→ **DIRECTIONS FOR THIS TASK**: Each line of the data below that carries the word "Feature" needs to be copied.

→ **RECORDS PROVIDED**:
[Start of Attachment]

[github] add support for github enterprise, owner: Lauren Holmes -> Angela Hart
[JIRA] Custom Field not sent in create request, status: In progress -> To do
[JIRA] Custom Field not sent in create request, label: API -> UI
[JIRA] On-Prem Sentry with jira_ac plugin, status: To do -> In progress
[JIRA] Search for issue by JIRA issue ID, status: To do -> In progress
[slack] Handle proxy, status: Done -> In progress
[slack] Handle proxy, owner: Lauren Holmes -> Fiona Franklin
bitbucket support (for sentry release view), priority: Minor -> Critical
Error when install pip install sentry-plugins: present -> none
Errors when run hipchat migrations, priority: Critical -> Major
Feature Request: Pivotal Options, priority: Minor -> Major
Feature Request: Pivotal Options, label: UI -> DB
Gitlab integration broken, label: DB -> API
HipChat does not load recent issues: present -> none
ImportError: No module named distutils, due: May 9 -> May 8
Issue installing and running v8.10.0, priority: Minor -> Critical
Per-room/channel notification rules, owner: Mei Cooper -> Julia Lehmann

[End of Attachment]
[Start of Attachment]

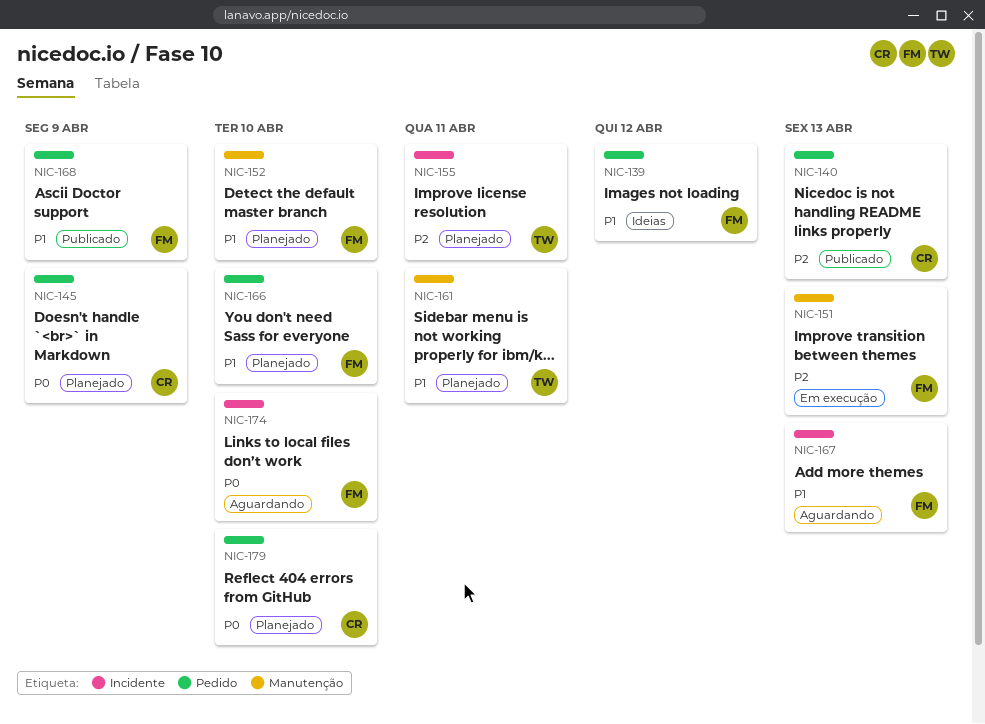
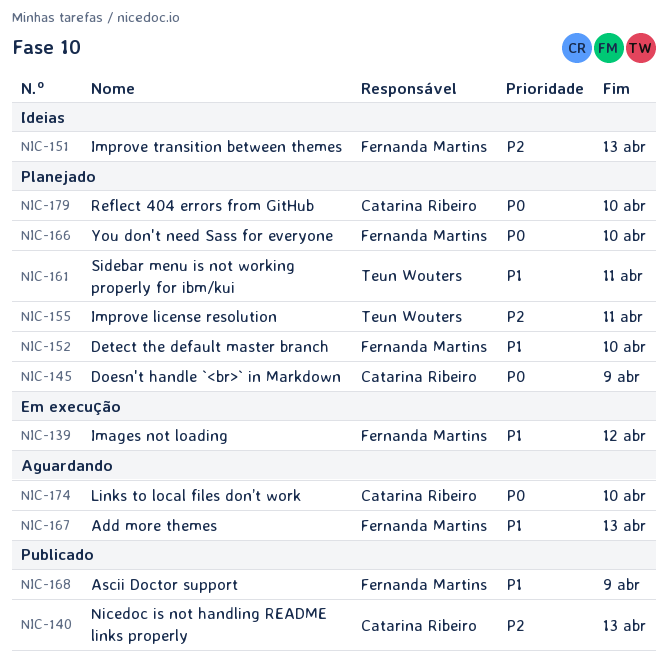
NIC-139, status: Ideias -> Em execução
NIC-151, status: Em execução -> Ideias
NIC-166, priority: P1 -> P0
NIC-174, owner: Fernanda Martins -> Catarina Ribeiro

[End of Attachment]
[Start of Attachment]

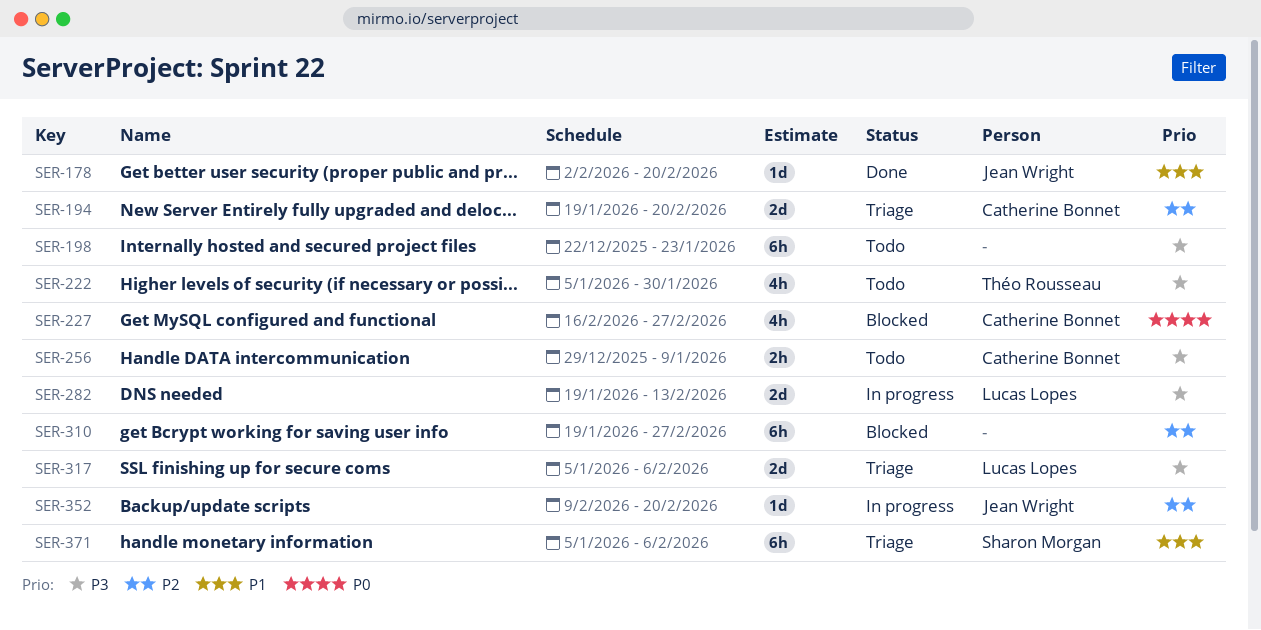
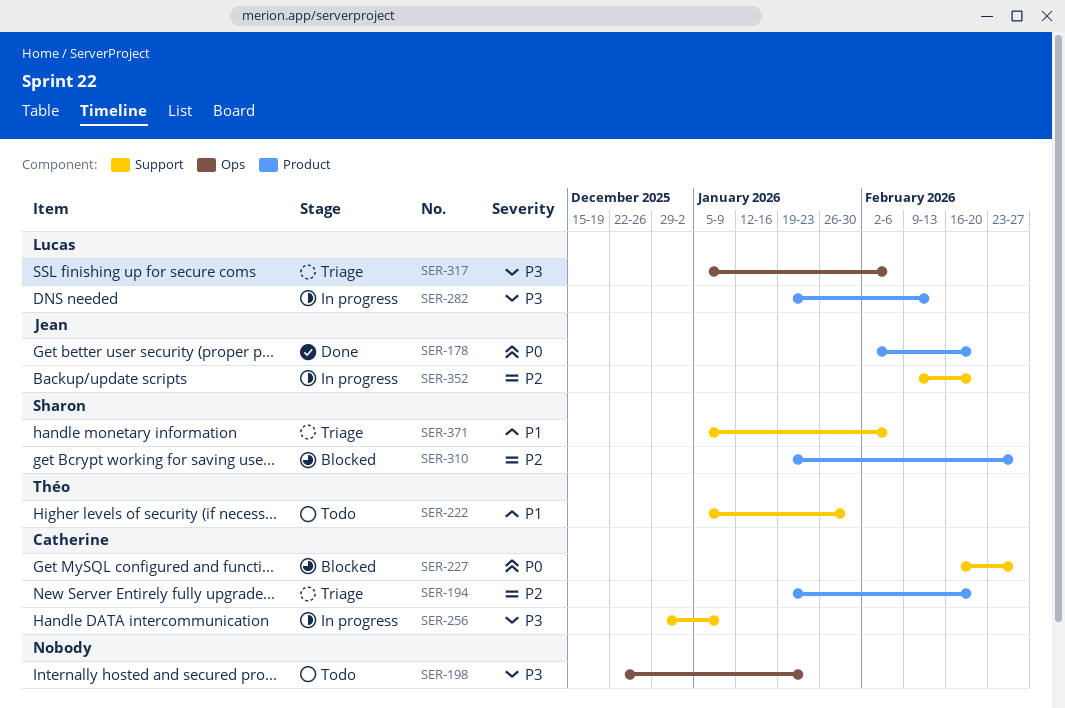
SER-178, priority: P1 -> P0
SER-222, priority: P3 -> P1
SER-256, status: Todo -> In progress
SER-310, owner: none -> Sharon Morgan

[End of Attachment]

→ **RESPONSE FOR THIS EXERCISE**:
Feature Request: Pivotal Options, priority: Minor -> Major
Feature Request: Pivotal Options, label: UI -> DB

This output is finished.